Acoustic Event Detection of General Sounds

Master Thesis
Announcement date
01 Oct 2016
Michael Peitler
Research Areas


While CCTV systems are widely used for monitoring public spaces, the information provided by the acoustic domain is often neglected. An acoustic event detection for general sounds can detect security-relevant occurrences like people screaming for help, a gunshot or an explosion by processing the audio signal captured from microphones. In this thesis, acoustic event detection systems are introduced based on the theory of human auditory perception. The techniques for audio signal pre-processing, feature extraction, ma- chine learning and evaluation of the detection systems are explained. The combination and parametrization of these is analyzed with the goal of high event detection rates and a low num- ber of false alarms.

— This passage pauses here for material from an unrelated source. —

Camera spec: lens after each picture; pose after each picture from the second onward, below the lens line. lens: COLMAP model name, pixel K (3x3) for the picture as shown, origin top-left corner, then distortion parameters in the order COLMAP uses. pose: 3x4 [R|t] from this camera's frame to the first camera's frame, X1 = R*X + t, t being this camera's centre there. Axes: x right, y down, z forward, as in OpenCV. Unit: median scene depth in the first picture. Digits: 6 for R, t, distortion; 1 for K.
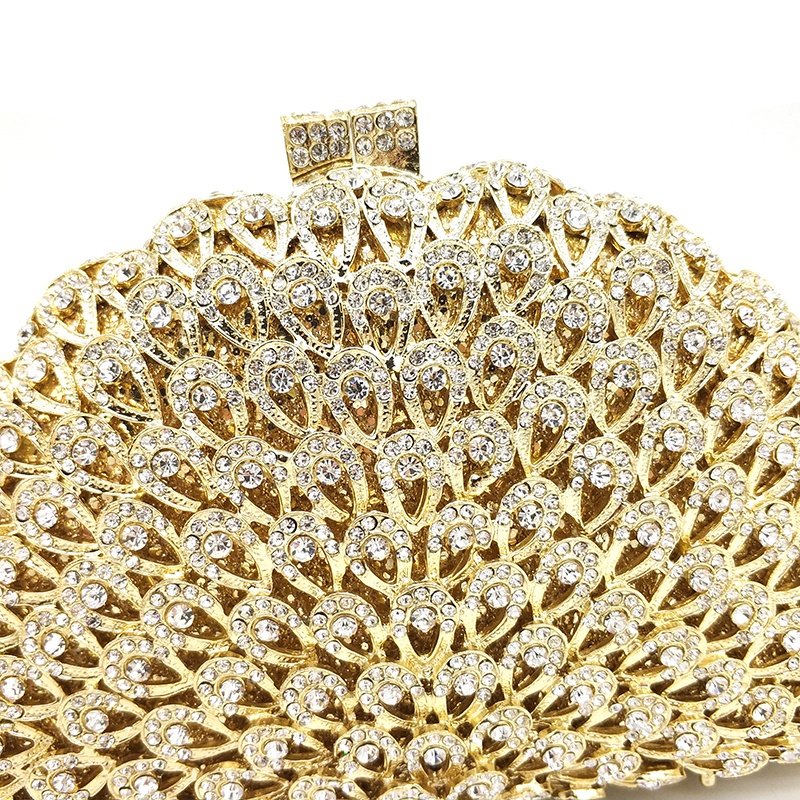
lens RADIAL K [[954.4, 0, 397.9], [0, 954.4, 416.7], [0, 0, 1]] dist [0.027821, -0.451151]
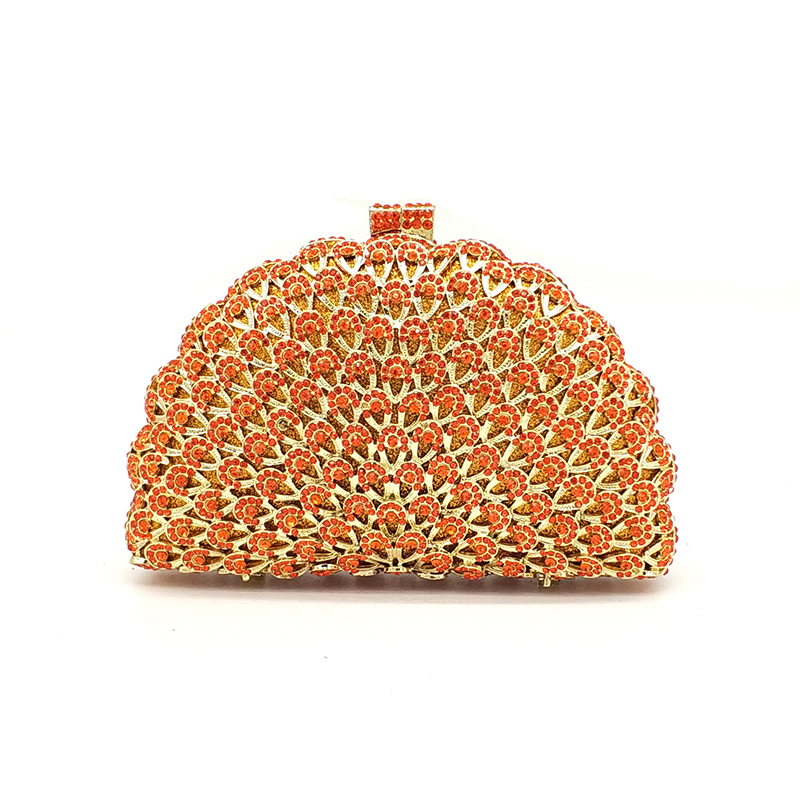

Event detection systems found in literature are introduced. A sound library collection is introduced providing training and test data. In the last part, a system is proposed to detect security-relevant events in public spaces. Its objective is to distinguish between a human scream, normal human voice, gunshot, explosion, breakage of glass and the background sound. The feature set can be assembled of MFCCs, MP7 features and Teager Energy Operator based features. Frame-wise evaluation is done with suitable classification measures. Precision, recall, accuracy and the F 1 -score are computed for each class. These measures are averaged for the whole system and the Acoustic Event Error Rate is computed. In the course of the experiments, the best system configuration in terms of classification perfor- mance was found with the combined MP7+TEO feature set, maximum-margin GMMs with 128 components and a frame length of 200ms. This resulted in an F 1 -score of 0.74 and an Acoustic Event Error Rate of 0.24.